═════ SUPPLIED TEXT ═════

This definition is meant to be deflationary: any and all music appearing in (or intended to appear in) a movie is motion-picture music. We have not learned anything interesting about motion-picture music from this definition, other than what the extension of the term is. The more interesting philosophical questions involving motion-picture music involve exactly how it functions in the film, and we will now turn to one of these.
This next issue is embedded in a larger discussion about whether motion pictures have implicit fictional narrators, or as Jerrold Levinson prefers to label them, implicit fictional presenters (Levinson 1996).
What is an implicit fictional presenter? The easiest way to get a handle upon this term is to contrast the implicit fictional presenter with the explicit fictional presenter. In the newsreel segment of Citizen Kane, the breathless voice-over commentary that accompanies footage of the life of Charles Foster Kane is an example of explicit fictional narration. The speaker is a narrator because he tells us the story of Kane’s life and he is fictional because he is a character in the fiction. Presumably, other characters, such as Bernstein, could interact with him.
However, there are also explicit fictional narrators in movies with whom the other fictional characters cannot interact. For example, the voice-over commentary by Orson Welles in The Magnificent Ambersons is not and could not be heard by the fictional inhabitants of the storyworld; yet Welles qua narrator is nevertheless a fictional being, rather than a flesh and blood person, and it is his role to narrate the fiction. These fictional beings are explicit, since we can hear them loud and clear, and we have no need to infer their presence in the film. An implicit fictional narrator, on the other hand, is one whose narrating activity we need to posit in order to explain something.
Putatively, we need to posit this fictional entity because every narrative has a narrator. Of course, the requirement that narratives possess narrators does not automatically get us implicit fictional narrators, even in cases where the story lacks an explicit fictional narrator. Why? Because there are other candidates who might fulfill the required role of narrator. The first is the actual filmmaker (or filmmakers), the person(s) who made the movie and was paid by the studio.

═════

### REQUIREMENT A
Say whether each statement agrees with the passage on film narrators, answering yes or no and quoting the words of the passage that decide it. (i) The characters in The Magnificent Ambersons can hear the voice-over by Orson Welles. (ii) Jerrold Levinson prefers the label "implicit fictional presenters." (iii) The first alternative candidate for the role of narrator is the film's audience.
### REQUIREMENT B
Carry the passage on film narrators forward, starting after its last sentence.

═════ GIVEN DATA ═════

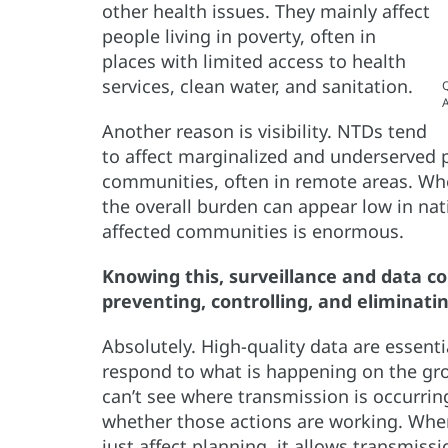
other health issues. They mainly affect
people living in poverty, often in
places with limited access to health
services, clean water, and sanitation.
Q
A
Another reason is visibility. NTDs tend
to affect marginalized and underserved 
communities, often in remote areas. Whe
the overall burden can appear low in nat
affected communities is enormous.
Knowing this, surveillance and data co
preventing, controlling, and eliminati
Absolutely. High-quality data are essenti
respond to what is happening on the gro
can’t see where transmission is occurrin
whether those actions are working. When
just affect planning, it allows transmis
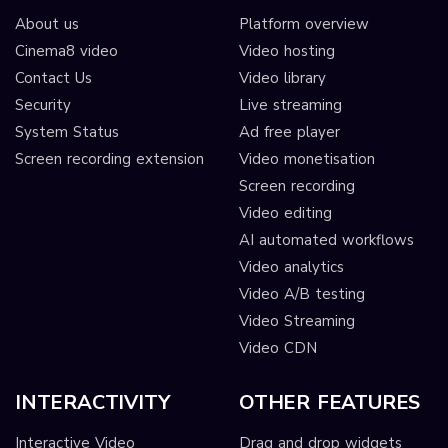
About us
Platform overview
Cinema8 video
Video hosting
Contact Us
Video library
Security
Live streaming
System Status
Ad free player
Screen recording extension
Video monetisation
Screen recording
Video editing
AI automated workflows
Video analytics
Video A/B testing
Video Streaming
Video CDN
INTERACTIVITY
OTHER FEATURES
Interactive Video
Drag and drop widgets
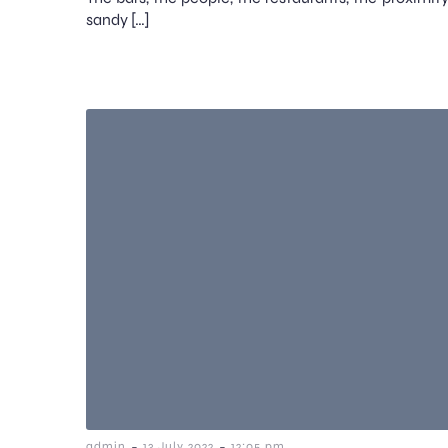
sandy […]
-
-
admin
13 July 2022
12:05 pm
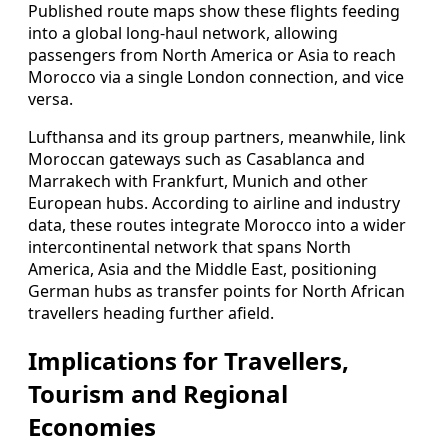
Published route maps show these flights feeding
into a global long-haul network, allowing
passengers from North America or Asia to reach
Morocco via a single London connection, and vice
versa.
Lufthansa and its group partners, meanwhile, link
Moroccan gateways such as Casablanca and
Marrakech with Frankfurt, Munich and other
European hubs. According to airline and industry
data, these routes integrate Morocco into a wider
intercontinental network that spans North
America, Asia and the Middle East, positioning
German hubs as transfer points for North African
travellers heading further afield.
Implications for Travellers,
Tourism and Regional
Economies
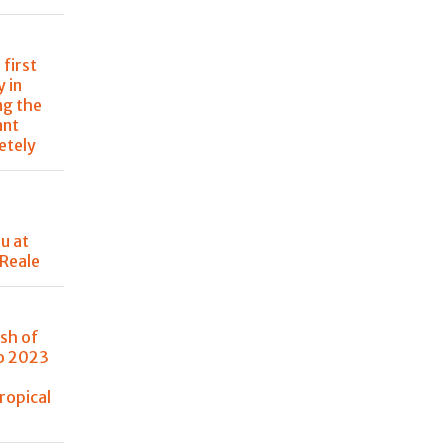
 first
 in
ng the
ant
etely
u at
 Reale
sh of
no 2023
ropical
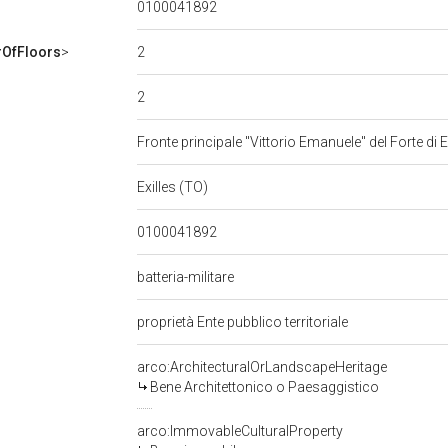
0100041892
2
OfFloors
>
2
Fronte principale "Vittorio Emanuele" del Forte di E
Exilles (TO)
0100041892
batteria-militare
proprietà Ente pubblico territoriale
arco:ArchitecturalOrLandscapeHeritage
Bene Architettonico o Paesaggistico
arco:ImmovableCulturalProperty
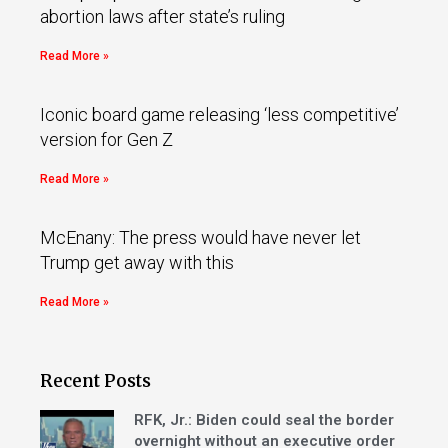
abortion laws after state’s ruling
Read More »
Iconic board game releasing ‘less competitive’
version for Gen Z
Read More »
McEnany: The press would have never let
Trump get away with this
Read More »
Recent Posts
RFK, Jr.: Biden could seal the border
overnight without an executive order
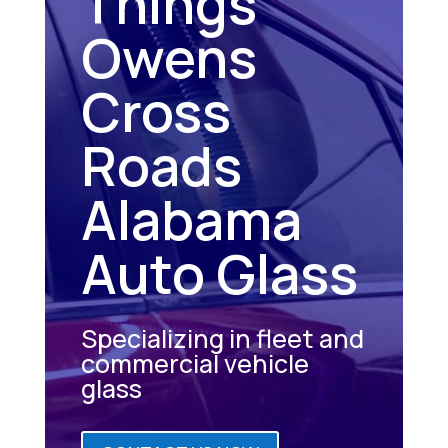
Things
Owens
Cross
Roads
Alabama
Auto Glass
Specializing in fleet and
commercial vehicle
glass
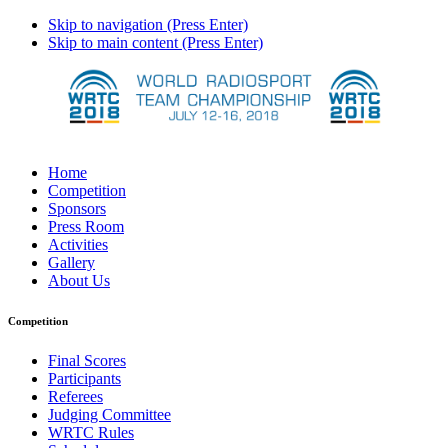
Skip to navigation (Press Enter)
Skip to main content (Press Enter)
Home
Competition
Sponsors
Press Room
Activities
Gallery
About Us
Competition
Final Scores
Participants
Referees
Judging Committee
WRTC Rules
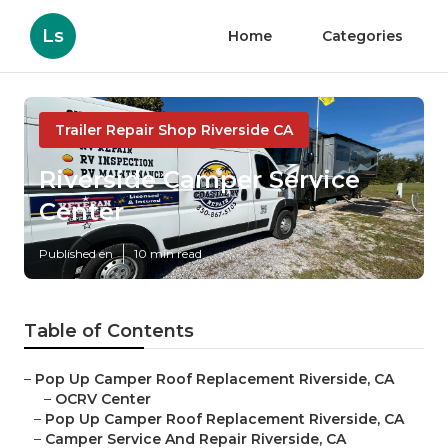
Ls
Home
Categories
Trailer Repair Shop Riverside CA
Riverside Camper Service
Center
Published en
10 min read
Table of Contents
–
Pop Up Camper Roof Replacement Riverside, CA
–
OCRV Center
–
Pop Up Camper Roof Replacement Riverside, CA
–
Camper Service And Repair Riverside, CA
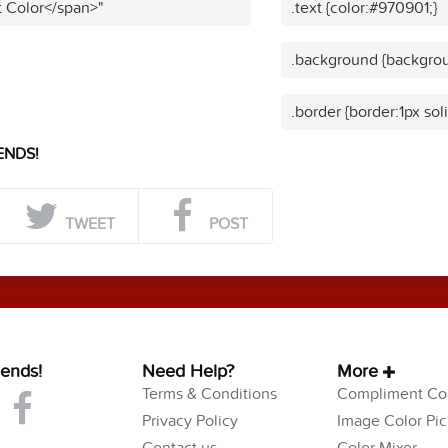
t Color</span>"
.text {color:#970901;}
.background {backgrou
.border {border:1px sol
ENDS!
TWEET
POST
iends!
Need Help?
More
Terms & Conditions
Compliment Col
Privacy Policy
Image Color Pic
Contact us
Color Mixer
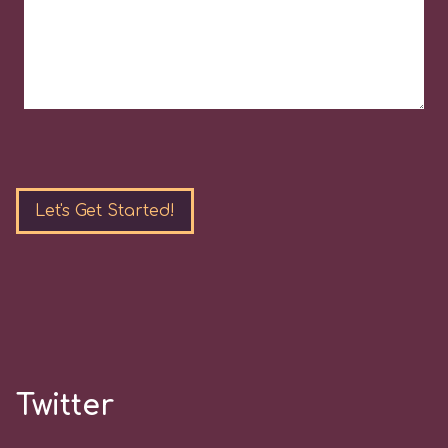
Please
leave
this
field
empty.
Twitter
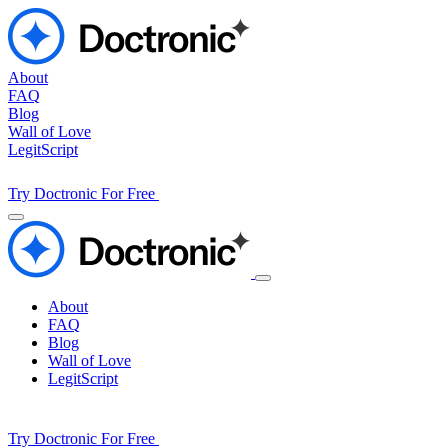
About
FAQ
Blog
Wall of Love
LegitScript
Try Doctronic For Free
About
FAQ
Blog
Wall of Love
LegitScript
Try Doctronic For Free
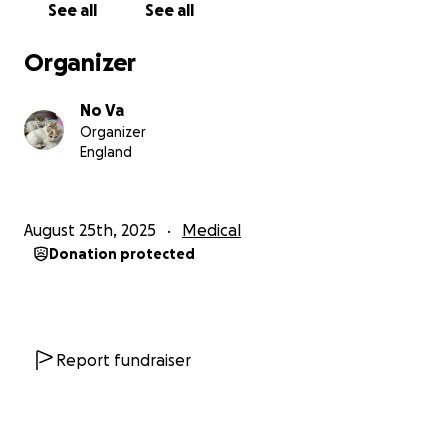
See all
See all
weak, malnourished, and suffering from a long-
standing eye disease, possibly herpes-related. His
Organizer
vision is still unresponsive, and the prognosis is
uncertain – but Milo refuses to stop fighting.
No Va
Organizer
Despite everything, this brave little boy purrs when
England
fed, plays when given toys, and leans into every
gentle touch as if he knows help has finally arrived.
August 25th, 2025
Medical
Treatment Plan:
Donation protected
- Ongoing eye care (antibiotic-lubricants &
reassessment) ️
- High-quality kitten food to support weight gain
- Deworming, flea treatment & immunity-boosting
supplements
Report fundraiser
---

═════

### TASK RESULT A
(i) No: "is not and could not be heard by the fictional inhabitants of the storyworld"
(ii) Yes: "or as Jerrold Levinson prefers to label them, implicit fictional presenters"
(iii) No: "The first is the actual filmmaker (or filmmakers), the person(s) who made the movie and was paid by the studio."

### TASK RESULT B
And if it is not the actual filmmaker, then perhaps the narrator is the implied filmmaker – that is, the filmmaker as she manifests herself in the motion picture. The implied filmmaker may, in fact, share all of her beliefs, desires, attitudes, allegiances, and so forth with the actual filmmaker, but it is also possible that she may not. The actual filmmaker may be a pessimist, yet since she is making a romantic comedy, she needs to adopt the perspective of an optimist. In other words, the implied filmmaker is how the actual filmmaker strikes us on the basis of the way in which she has shaped the motion picture in terms of its tone, its structures, its emphases, ellipses, etc. The implied filmmaker is the agency to whom we assign responsibility for the way in which the fiction is constructed. So if narratives require narrators and if the actual filmmaker is not available for the role, might not the implied filmmaker be up to the task?
The defender of implicit fictional narration denies that either the actual filmmaker or the implied filmmaker can function as the narrator of a fictional story. Why?
To begin with the actual filmmaker, she lives, so to speak, on the wrong side of the fiction operator. The filmmaker makes it true in the movie version of Pride and Prejudice that Darcy slights Elizabeth at the ball. She does this by mandating us to imagine that Darcy slights Elizabeth at the ball. It is true in the fiction that Darcy slights Elizabeth and yet it cannot be the actual filmmaker who is telling us that it is true that Darcy slights Elizabeth, since the actual filmmaker does not believe this insofar as she does not believe that Darcy or Elizabeth exist.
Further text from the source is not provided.